BEGIN EXTRACTED TEXT

The Physics of "Rendezvous with Rama"

While I read science fiction, I don't read a lot of it. I prefer history books (and while the 6th June was focused on the transit of Venus, it is famous for another big historical event). I'm not a fan of "magic" science fiction, where the equivalent of a magic wand is waved, with some pseudo-scientific gobbledygook, to fix a problem.

So, I am going to talk about a book that doesn't, namely Rendezvous with Rama by Arthur C. Clarke.
I'll start with two confessions. Firstly, I don't really like a lot of Clarke's work. And second, I didn't actually read the book; I had it read to me.

To explain the latter statement, way-back-when I worked for the Anglo-Australian Observatory. Like virtually all support astronomers (those who show astronomers observing with the telescope the ropes) I lived in Sydney, but one week in five I had to travel to the telescope, a 5-6 hour drive. So I used audio books to maintain my sanity. And one of them was Rendezvous with Rama. And it stuck because it made me question the physics of what was going on.

I'll cut to the chase. Clarke was correct on his treatment of physics. But let's consider the thing that really got me thinking. Namely, jumping off a cliff.

OK. Let's start at the beginning. The book is about the exploration to a vast space craft that has entered the solar system. The ship is a cylinder, and as the action picks up, it is clear that the interior of the cylinder is intended as a place to live, with the rotation of the cylinder providing an "artificial gravity".
At one point in the story, an explorer finds themself at the top of a cliff, and decides to step off. What happens?

Remember, there is no "real" gravity here, you are just in a rotating space ship. So, perhaps you step off and just float there? Now that would be weird.

END EXTRACTED TEXT

◆ WHAT YOU WILL DO
1: In the text on the physics of Rendezvous with Rama, how often did the writer have to travel to the telescope?
2: Reproduce the passage of the text on the physics of Rendezvous with Rama starting at "So, I am going" and ending at "off a cliff.".

BEGIN RECORD EXTRACTS

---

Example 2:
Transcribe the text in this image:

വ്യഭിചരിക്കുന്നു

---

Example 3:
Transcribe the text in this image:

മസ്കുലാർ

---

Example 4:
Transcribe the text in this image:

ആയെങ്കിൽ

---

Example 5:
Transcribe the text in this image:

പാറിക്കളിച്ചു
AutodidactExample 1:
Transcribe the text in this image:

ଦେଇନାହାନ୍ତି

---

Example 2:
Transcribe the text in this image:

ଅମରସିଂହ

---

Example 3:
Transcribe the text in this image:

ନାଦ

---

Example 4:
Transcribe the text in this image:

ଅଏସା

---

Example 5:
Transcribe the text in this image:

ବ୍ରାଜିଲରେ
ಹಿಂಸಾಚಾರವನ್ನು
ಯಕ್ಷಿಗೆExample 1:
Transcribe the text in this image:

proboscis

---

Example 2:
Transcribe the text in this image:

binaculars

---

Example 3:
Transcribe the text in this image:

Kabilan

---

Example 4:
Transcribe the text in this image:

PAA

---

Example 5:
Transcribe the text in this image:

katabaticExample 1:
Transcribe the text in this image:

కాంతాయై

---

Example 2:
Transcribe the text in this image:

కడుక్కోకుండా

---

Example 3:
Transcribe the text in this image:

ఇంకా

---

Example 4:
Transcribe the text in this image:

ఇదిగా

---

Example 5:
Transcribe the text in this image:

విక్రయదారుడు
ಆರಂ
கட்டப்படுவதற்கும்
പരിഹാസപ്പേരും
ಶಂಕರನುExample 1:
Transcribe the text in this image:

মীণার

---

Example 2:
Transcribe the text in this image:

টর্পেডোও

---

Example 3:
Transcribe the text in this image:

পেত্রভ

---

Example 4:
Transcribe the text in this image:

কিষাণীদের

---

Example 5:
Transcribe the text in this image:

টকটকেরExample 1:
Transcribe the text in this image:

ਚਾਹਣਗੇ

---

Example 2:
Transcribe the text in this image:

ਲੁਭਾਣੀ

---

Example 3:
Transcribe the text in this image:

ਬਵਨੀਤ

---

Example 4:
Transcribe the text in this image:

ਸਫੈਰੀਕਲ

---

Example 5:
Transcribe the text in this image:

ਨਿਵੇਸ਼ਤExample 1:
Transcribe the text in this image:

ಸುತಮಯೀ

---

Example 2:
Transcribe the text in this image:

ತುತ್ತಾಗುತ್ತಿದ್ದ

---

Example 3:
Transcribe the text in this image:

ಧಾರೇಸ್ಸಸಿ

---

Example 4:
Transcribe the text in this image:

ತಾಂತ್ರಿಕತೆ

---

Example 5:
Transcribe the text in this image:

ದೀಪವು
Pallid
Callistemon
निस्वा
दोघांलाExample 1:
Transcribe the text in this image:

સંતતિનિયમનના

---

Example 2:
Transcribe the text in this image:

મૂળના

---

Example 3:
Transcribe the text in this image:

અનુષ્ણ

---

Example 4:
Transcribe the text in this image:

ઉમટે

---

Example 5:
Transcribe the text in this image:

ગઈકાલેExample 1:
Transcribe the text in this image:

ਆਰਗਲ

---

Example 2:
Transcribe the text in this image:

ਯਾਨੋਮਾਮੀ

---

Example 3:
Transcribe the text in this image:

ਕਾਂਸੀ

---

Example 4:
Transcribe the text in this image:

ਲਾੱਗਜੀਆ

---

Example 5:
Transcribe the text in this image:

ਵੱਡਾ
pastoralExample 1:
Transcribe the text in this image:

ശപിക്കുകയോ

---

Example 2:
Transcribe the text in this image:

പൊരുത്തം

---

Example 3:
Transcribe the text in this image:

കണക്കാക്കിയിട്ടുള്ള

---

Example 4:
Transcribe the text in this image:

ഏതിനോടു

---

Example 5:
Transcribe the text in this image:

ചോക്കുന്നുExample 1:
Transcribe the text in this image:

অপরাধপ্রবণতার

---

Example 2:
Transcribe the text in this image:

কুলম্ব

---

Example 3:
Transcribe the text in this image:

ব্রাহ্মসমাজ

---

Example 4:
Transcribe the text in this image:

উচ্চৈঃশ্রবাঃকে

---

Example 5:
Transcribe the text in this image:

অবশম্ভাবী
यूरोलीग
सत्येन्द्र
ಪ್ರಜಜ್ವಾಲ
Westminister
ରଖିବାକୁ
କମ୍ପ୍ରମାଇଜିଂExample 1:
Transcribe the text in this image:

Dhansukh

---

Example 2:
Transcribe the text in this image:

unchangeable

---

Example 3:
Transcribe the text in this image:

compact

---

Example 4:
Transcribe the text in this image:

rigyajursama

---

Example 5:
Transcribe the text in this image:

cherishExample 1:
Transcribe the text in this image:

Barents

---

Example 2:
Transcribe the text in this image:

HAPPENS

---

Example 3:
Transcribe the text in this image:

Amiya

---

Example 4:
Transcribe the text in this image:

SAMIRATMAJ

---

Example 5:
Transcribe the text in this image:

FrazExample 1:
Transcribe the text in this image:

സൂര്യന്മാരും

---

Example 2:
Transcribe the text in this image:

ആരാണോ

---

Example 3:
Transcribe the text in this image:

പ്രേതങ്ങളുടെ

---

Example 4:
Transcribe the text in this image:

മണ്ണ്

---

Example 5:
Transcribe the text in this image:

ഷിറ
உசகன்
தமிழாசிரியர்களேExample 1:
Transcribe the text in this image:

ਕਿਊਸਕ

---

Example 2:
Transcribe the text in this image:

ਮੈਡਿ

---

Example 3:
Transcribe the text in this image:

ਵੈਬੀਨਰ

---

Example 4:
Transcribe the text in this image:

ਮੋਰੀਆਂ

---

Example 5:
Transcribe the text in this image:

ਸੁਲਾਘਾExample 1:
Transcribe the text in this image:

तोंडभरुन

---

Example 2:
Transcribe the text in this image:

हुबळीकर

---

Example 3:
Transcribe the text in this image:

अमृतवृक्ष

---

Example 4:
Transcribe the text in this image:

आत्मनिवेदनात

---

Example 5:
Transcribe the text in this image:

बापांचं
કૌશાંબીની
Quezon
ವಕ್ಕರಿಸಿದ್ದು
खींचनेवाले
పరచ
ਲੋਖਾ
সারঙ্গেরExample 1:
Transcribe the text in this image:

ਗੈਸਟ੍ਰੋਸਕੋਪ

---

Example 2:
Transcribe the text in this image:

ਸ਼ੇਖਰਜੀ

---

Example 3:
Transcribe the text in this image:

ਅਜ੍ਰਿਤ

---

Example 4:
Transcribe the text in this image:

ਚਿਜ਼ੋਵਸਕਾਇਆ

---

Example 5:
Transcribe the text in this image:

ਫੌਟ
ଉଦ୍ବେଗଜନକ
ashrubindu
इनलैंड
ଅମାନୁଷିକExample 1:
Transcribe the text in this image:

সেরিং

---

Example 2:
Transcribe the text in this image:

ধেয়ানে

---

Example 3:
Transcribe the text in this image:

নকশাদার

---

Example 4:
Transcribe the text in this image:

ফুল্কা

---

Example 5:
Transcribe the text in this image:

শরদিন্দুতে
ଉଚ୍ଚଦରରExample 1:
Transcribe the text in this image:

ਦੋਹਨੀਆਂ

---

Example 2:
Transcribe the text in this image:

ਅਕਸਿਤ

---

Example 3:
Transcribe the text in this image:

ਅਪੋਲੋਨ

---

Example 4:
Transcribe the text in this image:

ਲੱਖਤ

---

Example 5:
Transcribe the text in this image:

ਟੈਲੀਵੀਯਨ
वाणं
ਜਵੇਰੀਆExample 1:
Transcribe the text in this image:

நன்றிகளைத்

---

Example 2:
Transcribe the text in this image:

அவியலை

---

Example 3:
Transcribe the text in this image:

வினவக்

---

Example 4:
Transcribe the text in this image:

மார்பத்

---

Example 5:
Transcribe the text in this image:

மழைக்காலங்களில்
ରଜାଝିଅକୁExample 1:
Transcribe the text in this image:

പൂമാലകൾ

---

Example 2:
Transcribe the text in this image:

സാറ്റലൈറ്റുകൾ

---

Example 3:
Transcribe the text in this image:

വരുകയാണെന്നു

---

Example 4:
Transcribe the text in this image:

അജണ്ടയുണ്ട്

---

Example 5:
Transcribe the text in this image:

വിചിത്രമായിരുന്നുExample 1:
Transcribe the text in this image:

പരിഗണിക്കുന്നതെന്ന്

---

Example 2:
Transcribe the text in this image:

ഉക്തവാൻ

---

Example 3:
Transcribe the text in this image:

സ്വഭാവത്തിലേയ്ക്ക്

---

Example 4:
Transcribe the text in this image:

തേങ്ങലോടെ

END RECORD EXTRACTS

◆ RESULTS FOR EACH TASK
1: One week in five.

2:
So, I am going to talk about a book that doesn't, namely Rendezvous with Rama by Arthur C. Clarke.
I'll start with two confessions. Firstly, I don't really like a lot of Clarke's work. And second, I didn't actually read the book; I had it read to me.

To explain the latter statement, way-back-when I worked for the Anglo-Australian Observatory. Like virtually all support astronomers (those who show astronomers observing with the telescope the ropes) I lived in Sydney, but one week in five I had to travel to the telescope, a 5-6 hour drive. So I used audio books to maintain my sanity. And one of them was Rendezvous with Rama. And it stuck because it made me question the physics of what was going on.

I'll cut to the chase. Clarke was correct on his treatment of physics. But let's consider the thing that really got me thinking. Namely, jumping off a cliff.